The award will be used to develop a novel biopesticide technology for the protection of food crops from destructive insect pests including caterpillars, sawflies and beetles.
Crop pests, such as armyworm, bollworm and leafworm caterpillars, are responsible for immense yield losses globally, estimated to be in the region of 20-40%, causing billions of pounds of food waste each year. These insects are susceptible to natural diseases, called baculoviruses, which can be harnessed for the biological control of these pests.
Biopesticides based on these viruses are in use to control a number of major pests around the world, but at the moment they are not as effective as they could be because the virus is easily damaged by the UV in sunlight.
The project is led by Exosect Limited, an SME specialising in the development of pest control products, and will be carried out in collaboration with David Grzywacz of the Natural Resources Institute at the University of Greenwich.
With increasing public and government concern over the environmental impact of chemical pesticides, the search for alternatives has grown apace in the last decade. Insect baculoviruses have been successfully used to control a number of economically-important pests. But scientists now need to work out how to make them more effective in the field.
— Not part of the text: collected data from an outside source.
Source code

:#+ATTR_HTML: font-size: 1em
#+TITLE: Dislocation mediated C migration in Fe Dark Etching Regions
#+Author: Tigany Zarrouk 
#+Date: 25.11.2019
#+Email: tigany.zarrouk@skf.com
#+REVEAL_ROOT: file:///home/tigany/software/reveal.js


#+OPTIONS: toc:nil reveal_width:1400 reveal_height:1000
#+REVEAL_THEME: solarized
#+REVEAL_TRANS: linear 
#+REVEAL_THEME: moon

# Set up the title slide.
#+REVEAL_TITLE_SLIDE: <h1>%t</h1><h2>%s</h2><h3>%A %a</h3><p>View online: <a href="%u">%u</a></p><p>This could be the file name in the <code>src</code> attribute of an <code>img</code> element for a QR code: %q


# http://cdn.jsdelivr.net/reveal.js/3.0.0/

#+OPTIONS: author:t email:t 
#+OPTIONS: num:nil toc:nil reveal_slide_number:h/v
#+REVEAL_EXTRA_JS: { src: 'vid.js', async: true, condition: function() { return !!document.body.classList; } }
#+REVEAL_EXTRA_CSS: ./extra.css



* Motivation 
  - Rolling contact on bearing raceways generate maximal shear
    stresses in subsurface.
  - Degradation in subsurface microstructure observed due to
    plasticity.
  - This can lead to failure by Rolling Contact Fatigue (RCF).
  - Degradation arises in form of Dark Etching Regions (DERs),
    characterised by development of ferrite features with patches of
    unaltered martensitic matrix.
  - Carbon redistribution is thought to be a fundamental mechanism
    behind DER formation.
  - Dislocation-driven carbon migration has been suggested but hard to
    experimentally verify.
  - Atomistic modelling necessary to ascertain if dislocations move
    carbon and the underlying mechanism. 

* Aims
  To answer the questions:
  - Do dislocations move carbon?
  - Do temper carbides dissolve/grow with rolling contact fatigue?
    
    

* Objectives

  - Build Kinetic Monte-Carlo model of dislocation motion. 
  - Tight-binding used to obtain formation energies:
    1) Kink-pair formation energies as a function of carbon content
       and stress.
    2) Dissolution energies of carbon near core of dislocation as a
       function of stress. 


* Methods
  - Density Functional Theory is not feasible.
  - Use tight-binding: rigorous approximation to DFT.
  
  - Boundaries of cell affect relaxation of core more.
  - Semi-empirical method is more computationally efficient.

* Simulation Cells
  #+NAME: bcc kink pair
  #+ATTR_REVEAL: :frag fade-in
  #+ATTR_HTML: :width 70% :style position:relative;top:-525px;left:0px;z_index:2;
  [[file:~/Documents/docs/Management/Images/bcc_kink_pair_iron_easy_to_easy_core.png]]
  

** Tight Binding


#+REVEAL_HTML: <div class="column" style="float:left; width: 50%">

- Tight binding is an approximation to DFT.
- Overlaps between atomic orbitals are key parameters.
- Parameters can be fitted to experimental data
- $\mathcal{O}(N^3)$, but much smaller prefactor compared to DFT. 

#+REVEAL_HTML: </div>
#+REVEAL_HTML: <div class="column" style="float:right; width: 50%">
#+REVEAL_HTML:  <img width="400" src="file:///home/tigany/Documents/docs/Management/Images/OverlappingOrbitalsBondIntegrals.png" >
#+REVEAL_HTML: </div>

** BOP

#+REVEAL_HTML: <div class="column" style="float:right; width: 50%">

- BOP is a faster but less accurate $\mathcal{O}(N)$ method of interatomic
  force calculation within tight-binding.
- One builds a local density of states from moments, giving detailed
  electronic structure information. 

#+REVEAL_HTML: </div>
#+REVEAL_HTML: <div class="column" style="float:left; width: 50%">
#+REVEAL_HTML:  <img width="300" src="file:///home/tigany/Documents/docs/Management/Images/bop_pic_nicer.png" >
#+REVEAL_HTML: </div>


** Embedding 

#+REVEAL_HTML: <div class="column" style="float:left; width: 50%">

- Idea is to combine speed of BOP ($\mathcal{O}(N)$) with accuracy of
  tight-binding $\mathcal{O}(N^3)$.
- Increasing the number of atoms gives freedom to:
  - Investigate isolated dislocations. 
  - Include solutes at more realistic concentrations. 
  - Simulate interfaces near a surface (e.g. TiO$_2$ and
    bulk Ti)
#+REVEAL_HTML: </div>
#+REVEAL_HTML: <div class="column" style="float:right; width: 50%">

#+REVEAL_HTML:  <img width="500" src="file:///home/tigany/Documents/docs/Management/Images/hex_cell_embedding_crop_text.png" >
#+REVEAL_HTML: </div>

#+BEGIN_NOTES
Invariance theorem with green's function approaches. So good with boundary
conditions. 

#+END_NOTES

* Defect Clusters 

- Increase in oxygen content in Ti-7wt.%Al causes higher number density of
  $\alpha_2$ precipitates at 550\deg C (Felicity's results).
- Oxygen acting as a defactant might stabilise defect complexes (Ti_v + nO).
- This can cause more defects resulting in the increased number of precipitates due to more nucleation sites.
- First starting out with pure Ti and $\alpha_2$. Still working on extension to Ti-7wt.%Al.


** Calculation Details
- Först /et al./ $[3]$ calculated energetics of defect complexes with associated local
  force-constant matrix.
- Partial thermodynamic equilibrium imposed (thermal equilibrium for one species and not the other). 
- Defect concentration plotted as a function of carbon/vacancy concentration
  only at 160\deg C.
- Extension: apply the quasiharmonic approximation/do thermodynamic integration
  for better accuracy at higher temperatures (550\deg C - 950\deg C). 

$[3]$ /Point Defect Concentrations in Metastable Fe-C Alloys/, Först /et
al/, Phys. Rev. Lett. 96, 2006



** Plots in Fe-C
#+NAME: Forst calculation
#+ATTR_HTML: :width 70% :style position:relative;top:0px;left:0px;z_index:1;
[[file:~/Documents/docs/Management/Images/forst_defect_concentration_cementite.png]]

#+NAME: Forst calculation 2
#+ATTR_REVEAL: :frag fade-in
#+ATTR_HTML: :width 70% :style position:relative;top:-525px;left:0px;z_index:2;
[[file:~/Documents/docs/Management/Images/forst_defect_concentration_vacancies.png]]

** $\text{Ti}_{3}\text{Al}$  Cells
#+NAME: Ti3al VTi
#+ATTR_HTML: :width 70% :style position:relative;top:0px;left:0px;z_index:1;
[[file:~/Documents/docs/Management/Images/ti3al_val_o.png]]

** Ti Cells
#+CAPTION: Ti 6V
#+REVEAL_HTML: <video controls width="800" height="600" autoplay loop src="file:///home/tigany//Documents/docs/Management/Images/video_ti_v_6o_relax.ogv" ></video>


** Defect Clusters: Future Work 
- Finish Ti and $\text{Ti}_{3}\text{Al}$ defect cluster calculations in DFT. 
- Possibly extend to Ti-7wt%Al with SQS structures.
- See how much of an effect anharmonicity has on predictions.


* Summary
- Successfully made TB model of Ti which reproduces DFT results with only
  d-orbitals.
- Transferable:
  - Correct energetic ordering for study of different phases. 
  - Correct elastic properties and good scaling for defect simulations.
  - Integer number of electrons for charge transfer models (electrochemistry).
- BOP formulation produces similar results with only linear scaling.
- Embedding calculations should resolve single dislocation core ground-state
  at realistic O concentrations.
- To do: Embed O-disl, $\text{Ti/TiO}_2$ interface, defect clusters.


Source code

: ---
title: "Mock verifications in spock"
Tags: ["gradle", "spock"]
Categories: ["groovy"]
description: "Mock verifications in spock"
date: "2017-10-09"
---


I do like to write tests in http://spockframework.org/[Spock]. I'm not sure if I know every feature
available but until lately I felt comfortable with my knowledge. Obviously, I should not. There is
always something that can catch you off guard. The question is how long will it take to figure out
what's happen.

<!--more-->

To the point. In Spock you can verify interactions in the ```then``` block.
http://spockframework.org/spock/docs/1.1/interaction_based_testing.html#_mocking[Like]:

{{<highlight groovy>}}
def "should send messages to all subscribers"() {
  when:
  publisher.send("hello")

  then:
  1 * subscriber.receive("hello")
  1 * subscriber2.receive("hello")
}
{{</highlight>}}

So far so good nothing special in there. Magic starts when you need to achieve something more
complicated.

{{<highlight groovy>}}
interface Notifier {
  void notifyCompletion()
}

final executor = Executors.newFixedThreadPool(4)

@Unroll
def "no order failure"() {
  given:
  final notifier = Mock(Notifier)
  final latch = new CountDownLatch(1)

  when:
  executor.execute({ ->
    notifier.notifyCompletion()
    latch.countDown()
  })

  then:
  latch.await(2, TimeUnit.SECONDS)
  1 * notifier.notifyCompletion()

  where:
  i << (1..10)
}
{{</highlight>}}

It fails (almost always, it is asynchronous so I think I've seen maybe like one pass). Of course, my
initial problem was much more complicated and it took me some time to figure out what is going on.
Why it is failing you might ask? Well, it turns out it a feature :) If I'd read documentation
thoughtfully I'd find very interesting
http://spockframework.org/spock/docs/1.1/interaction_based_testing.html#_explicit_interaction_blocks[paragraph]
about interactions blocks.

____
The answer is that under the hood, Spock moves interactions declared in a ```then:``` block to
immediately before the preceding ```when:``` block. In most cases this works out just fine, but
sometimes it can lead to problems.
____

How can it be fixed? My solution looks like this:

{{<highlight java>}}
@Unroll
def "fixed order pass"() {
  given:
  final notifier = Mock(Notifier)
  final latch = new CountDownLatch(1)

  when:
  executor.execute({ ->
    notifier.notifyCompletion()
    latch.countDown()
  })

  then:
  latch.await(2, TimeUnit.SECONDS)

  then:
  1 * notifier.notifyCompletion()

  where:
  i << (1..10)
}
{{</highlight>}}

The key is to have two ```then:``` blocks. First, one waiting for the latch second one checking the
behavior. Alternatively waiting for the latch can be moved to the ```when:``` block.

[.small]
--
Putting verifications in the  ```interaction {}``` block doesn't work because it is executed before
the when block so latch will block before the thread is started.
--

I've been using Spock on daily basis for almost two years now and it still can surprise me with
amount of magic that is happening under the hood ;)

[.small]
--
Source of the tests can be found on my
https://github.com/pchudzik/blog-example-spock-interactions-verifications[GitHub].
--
Professor Wilson said: “Biopesticides using baculovirus are much more environment-friendly than traditional chemicals because they are highly specific to just a few insect species, so have negligible negative impact on humans, livestock and beneficial insects, such as bees and other pollinators. Yet, despite their positive environmental attributes, the uptake by growers, whilst increasing, has remained somewhat limited because baculoviruses are not very resistant to ultra-violet radiation from sunlight.
The team intends to address this major challenge by protecting the baculovirus from UV using Exosect’s proprietary formulation platform, Entostat, which is an inert micro-powder based on natural and/or synthetic waxes which has electrostatic properties.
Professor Wilson added: “Although Entostat has been combined successfully with other chemical and biological pesticides, such as fungi and bacteria, our research project aims to demonstrate how we can apply Entostat formulation technology in a novel and exciting way to maximise its benefits to baculovirus biopesticides”